Passage to read -

Having her own kindergarten class had been a dream in motion for almost eight years. Now it was a nightmare. Nobody expected trying to teach letters and numbers to thirty easily distracted kids over a monitor to go smoothly, but they expected at least a spirit of camaraderie — everyone in it together, making the best of a bad situation. She did not expect to be effectively cast adrift, to have her concerns about curriculum or ideas about implementation met with a shrug by the administration, to be ghosted by the principal. It felt very much alone. Getting thrown under the bus by a vice principal during an angry parent’s phone call was the last straw.
The above vignette touches on a common dilemma: why do teachers who love teaching leave the profession?
It is no revelation that the pandemic has been hard on school systems. Teachers specifically are experiencing more job-related stress, burnout, and even symptoms of depression than the general population. Moreover, nearly one in four teachers are likely to leave their jobs at the end of the year, increasing from one in six teachers before the pandemic. Now more than ever, teachers need strong, engaged, and compassionate school leadership.
While teacher burnout is undoubtedly the result of a complex set of internal and environmental influences, our work in a wide variety of industries has repeatedly observed the disproportionate impact of leadership on employee and organizational well-being. For example, we have conversed with many school superintendents, administrators, consultants, and teachers who complain that their principals “don’t know how to lead.” We believe this assessment of educational leaders is unfair, as most have likely never received any formal and effective leadership training.
What does an effective leadership development program include?

Extracted entries -
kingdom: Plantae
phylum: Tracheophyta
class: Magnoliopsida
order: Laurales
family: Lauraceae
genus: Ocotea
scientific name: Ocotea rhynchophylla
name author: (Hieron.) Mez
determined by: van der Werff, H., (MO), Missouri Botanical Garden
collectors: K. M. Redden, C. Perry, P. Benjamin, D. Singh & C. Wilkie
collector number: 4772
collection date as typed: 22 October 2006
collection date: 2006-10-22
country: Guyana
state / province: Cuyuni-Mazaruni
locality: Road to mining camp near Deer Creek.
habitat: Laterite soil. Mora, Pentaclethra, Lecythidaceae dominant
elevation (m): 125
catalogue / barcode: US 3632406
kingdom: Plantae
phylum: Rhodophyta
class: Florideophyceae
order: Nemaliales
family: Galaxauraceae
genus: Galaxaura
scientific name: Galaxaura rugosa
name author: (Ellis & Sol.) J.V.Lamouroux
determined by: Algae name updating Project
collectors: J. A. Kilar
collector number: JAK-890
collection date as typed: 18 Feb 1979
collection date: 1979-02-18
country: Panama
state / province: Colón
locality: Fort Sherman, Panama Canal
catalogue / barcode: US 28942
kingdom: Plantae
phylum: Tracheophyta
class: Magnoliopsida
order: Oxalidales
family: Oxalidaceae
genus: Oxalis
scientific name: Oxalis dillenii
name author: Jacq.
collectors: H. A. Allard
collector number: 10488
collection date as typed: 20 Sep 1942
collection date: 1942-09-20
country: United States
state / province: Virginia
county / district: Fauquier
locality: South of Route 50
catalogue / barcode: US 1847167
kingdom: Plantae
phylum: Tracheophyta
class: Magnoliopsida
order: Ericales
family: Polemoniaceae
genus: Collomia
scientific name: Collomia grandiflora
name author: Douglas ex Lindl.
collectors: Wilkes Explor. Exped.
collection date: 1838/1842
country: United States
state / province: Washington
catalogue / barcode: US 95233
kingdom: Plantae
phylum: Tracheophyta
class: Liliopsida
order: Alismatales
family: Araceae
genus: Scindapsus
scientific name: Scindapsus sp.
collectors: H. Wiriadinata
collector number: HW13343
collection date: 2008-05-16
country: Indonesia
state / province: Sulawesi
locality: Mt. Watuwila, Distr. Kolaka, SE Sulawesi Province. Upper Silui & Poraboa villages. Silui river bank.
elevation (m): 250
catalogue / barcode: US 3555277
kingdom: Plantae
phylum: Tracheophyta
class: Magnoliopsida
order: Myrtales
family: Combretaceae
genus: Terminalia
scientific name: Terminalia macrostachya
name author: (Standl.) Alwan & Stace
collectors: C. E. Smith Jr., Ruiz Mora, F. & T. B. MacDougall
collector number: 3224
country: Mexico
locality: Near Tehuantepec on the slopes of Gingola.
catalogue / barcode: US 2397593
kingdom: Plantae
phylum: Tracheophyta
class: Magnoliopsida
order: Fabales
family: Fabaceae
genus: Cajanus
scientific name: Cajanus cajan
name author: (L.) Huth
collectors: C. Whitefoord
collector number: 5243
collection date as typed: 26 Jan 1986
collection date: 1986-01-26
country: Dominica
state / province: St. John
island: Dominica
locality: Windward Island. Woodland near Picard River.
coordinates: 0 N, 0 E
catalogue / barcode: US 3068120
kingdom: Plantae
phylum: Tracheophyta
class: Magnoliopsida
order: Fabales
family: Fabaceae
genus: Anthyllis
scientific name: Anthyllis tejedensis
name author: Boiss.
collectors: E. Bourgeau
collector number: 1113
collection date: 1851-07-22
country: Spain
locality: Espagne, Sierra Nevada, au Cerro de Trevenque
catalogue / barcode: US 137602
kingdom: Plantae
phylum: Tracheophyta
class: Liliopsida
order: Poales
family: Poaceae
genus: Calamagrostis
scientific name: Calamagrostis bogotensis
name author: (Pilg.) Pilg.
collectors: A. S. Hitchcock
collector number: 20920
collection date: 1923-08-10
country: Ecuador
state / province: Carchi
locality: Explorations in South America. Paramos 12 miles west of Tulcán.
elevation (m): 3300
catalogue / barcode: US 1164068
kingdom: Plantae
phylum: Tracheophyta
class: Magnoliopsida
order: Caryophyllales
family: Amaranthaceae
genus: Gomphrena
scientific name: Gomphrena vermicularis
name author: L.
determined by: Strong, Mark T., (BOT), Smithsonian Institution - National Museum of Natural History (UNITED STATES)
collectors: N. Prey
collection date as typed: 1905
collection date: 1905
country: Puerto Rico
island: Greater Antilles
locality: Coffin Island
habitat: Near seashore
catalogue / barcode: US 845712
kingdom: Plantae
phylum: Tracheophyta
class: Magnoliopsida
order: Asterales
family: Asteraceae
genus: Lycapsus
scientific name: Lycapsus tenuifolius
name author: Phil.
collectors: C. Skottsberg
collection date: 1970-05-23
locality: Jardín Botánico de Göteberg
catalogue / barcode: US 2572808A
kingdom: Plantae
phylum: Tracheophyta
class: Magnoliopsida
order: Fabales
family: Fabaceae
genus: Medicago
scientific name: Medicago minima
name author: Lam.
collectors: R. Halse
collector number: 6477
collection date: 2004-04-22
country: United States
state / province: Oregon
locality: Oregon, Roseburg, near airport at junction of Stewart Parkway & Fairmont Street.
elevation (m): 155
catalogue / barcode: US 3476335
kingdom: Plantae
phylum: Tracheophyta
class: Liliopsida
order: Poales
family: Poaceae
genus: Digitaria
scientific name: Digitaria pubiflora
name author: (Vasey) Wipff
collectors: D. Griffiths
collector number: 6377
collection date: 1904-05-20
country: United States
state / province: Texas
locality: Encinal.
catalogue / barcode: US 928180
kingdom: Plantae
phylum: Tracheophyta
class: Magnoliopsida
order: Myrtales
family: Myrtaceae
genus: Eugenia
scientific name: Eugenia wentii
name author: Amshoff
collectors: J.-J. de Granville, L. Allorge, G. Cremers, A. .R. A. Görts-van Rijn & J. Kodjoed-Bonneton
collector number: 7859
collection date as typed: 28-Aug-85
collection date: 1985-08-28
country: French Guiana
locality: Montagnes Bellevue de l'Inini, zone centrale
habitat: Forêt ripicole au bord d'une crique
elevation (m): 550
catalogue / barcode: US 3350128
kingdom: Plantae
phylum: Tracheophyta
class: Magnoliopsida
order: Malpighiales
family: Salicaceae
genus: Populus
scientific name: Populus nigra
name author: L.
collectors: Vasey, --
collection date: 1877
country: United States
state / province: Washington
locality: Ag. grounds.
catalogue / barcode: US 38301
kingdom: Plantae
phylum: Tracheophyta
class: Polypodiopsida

What needs to be done - Write out again the part of the passage on teacher burnout that opens with the words "While teacher burnout" and closes with "effective leadership training.", swapping "leadership" for "management" everywhere it occurs.

Answer to the exercise -
While teacher burnout is undoubtedly the result of a complex set of internal and environmental influences, our work in a wide variety of industries has repeatedly observed the disproportionate impact of management on employee and organizational well-being. For example, we have conversed with many school superintendents, administrators, consultants, and teachers who complain that their principals “don’t know how to lead.” We believe this assessment of educational leaders is unfair, as most have likely never received any formal and effective management training.